Williamson went on to say that he did not play much on Iggy Pop's New Values album: "Actually, I only played guitar on a couple of things. Scott played almost all the guitar. He's a very talented guy. He's a very good guitar player and a very good keyboard guy. He's just a very good musician."

In 1982 Thurston joined The Motels and played on their 1983 album Little Robbers. Prior to that he was also a member of the Chas Sandford Group.

Thurston joined Tom Petty and the Heartbreakers for their Full Moon Fever tour in 1989, which turned into a permanent spot in the band's lineup. Thurston played rhythm guitar, keyboards, harmonica, and sang backing vocals.

Tom Petty said, "I was trying to get him out of the corner over there, because he always saw himself as a sideman—"I'm a Sidebreaker"—and he tried to stay over to the side.
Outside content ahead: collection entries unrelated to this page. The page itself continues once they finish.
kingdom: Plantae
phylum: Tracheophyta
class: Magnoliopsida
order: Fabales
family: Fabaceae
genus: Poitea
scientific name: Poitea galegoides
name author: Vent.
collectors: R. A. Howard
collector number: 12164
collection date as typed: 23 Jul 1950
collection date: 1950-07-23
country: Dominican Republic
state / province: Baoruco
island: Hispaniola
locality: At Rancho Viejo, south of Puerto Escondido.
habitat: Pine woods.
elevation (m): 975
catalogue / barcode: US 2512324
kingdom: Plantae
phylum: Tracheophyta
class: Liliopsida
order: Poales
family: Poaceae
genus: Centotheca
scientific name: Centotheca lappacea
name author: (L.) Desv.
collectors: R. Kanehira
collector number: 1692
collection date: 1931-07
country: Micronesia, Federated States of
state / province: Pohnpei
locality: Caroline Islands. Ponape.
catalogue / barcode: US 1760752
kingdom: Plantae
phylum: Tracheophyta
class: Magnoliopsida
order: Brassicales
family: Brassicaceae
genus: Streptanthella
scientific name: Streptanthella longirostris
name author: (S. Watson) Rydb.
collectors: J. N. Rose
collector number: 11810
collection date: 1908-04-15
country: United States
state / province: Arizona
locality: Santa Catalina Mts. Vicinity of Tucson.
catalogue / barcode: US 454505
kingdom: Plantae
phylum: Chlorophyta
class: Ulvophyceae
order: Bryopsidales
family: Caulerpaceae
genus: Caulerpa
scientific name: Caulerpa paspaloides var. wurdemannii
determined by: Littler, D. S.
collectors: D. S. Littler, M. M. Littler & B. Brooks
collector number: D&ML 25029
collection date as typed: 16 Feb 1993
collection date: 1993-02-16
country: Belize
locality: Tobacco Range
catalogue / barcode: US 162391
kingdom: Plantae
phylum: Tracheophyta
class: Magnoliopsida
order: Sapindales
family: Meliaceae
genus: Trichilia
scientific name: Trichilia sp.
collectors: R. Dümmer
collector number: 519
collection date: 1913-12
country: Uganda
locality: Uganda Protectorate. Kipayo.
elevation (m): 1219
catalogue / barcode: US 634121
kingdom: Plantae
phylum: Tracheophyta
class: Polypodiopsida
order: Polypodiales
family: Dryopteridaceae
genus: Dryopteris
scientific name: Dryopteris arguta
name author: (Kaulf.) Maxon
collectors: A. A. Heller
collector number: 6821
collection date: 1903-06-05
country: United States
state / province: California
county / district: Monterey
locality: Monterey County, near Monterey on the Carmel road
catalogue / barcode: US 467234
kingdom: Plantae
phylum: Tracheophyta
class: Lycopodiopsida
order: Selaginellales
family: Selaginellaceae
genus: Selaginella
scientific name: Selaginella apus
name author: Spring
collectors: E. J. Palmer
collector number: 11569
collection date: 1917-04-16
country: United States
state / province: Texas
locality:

But we love him, he sings great with me, and we want him out there with us. He's a good buffer between the rest of us. When we're fighting or have some cliqueishness, he's good at getting in there and saying, "Let's look at it this way," because Duckhead, as we call him, is neutral. He doesn't come from Florida, wasn't there when this or that happened."